A similar issue was addressed In re Forfeiture of Bail Bond, 496 Mich. 320; 852 NW2d 747 (2014). There, our Supreme Court found that MCL 765.28's purpose was to protect public interest, as well as the rights of third persons. Moreover, the difficulty that a surety might face in apprehending a defendant when the court fails to provide timely notice of the defendant's default increases with time. See Forfeiture of Bail Bond, 496 Mich. at 334. As a remedy for this failure this court held:
When a public entity does not perform its statutory obligations in a timely manner, and fails to respect the statutory preconditions to its exercise of authority, it lacks the authority to proceed as if it had. In this case, the consequence is that the court cannot require the surety to pay the surety bond because the court failed to provide the surety notice within seven days of defendant's failure to appear, as the statute clearly requires. Any other interpretation of the statute would render the seven-day notice requirement entirely nugatory. [Id. at 336]
Here, the court failed to give the surety immediate notice within seven days, therefore, the court cannot require the surety to pay the surety bond. We therefore reverse the trial court and remand for further proceedings consistent with this opinion. We do not retain jurisdiction.

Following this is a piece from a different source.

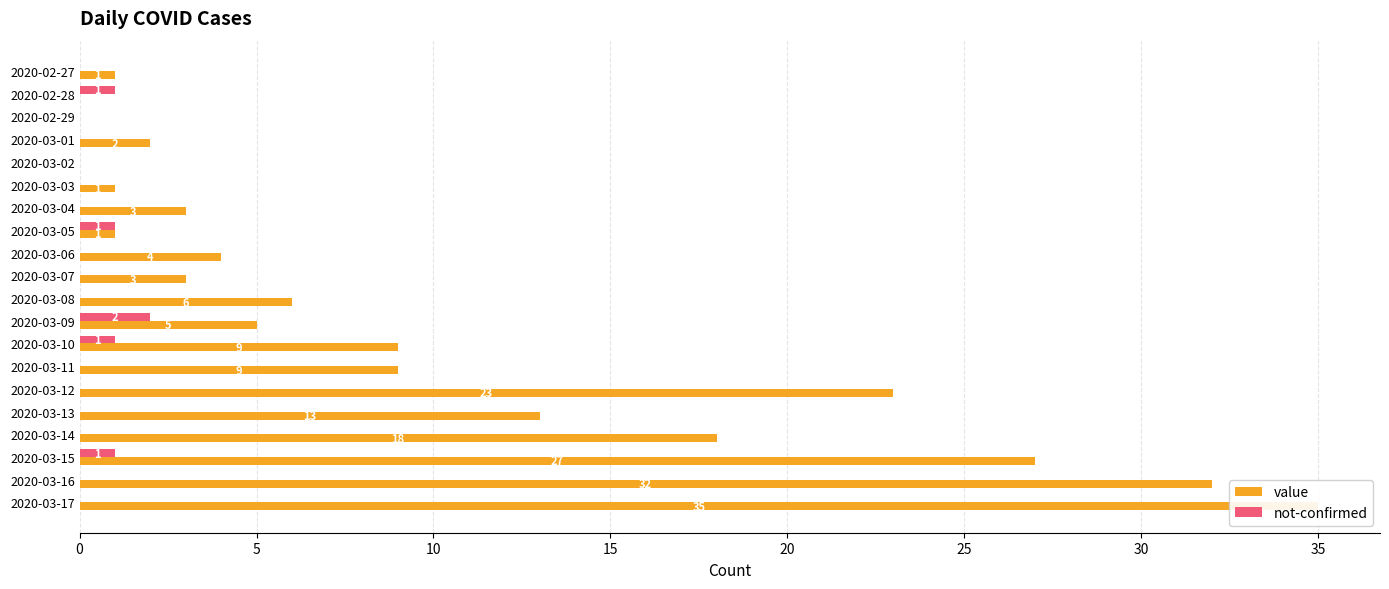

Reading right to left, what are all the values shown in this chart?

value: 35	32	27	18	13	23	9	9	5	6	3	4	1	3	1	0	2	0	0	1
not-confirmed: 0	0	1	0	0	0	0	1	2	0	0	0	1	0	0	0	0	0	1	0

1. MCL 765.28(1) provides in relevant part: “If default is made in any recognizance in a court of record, the default shall be entered on the record by the clerk of the court. After the default is entered, the court shall give each surety immediate notice not to exceed 7 days after the date of the failure to appear. The notice shall be served upon each surety in person or left at the surety's last known business address. Each surety shall be given an opportunity to appear before the court on a day certain and show cause why judgment should not be entered against the surety for the full amount of the bail or surety bond. If good cause is not shown for the defendant's failure to appear, the court shall enter judgment against the surety on the recognizance for an amount determined appropriate by the court but not more than the full amount of the bail, or if a surety bond has been posted the full amount of the surety bond.”
2. MCR 3.604(I)(2) provides: “Notice of the hearing on the motion for judgment must be given to the surety or the owner of the security in the manner prescribed in MCR 2.107. The notice may be mailed to the address stated in the bond or stated when the security was furnished unless the surety or owner has given notice of a change of address.”
3. This rule directs us to MCR 2.107(3) as the procedure for service. MCR 2.107(3) states: “Mailing a copy under this rule means enclosing it in a sealed envelope with first class postage fully prepaid, addressed to the person to be served, and depositing the envelope and its contents in the United States mail. Service by mail is complete at the time of mailing.” However, as noted by appellant, postage was not fully prepaid until January 22, 2015; therefore, service was not completed until January 22, 2015.
Response sent, thank you
Docket No: Docket No. 328784.
Decided: November 22, 2016
Court: Court of Appeals of Michigan.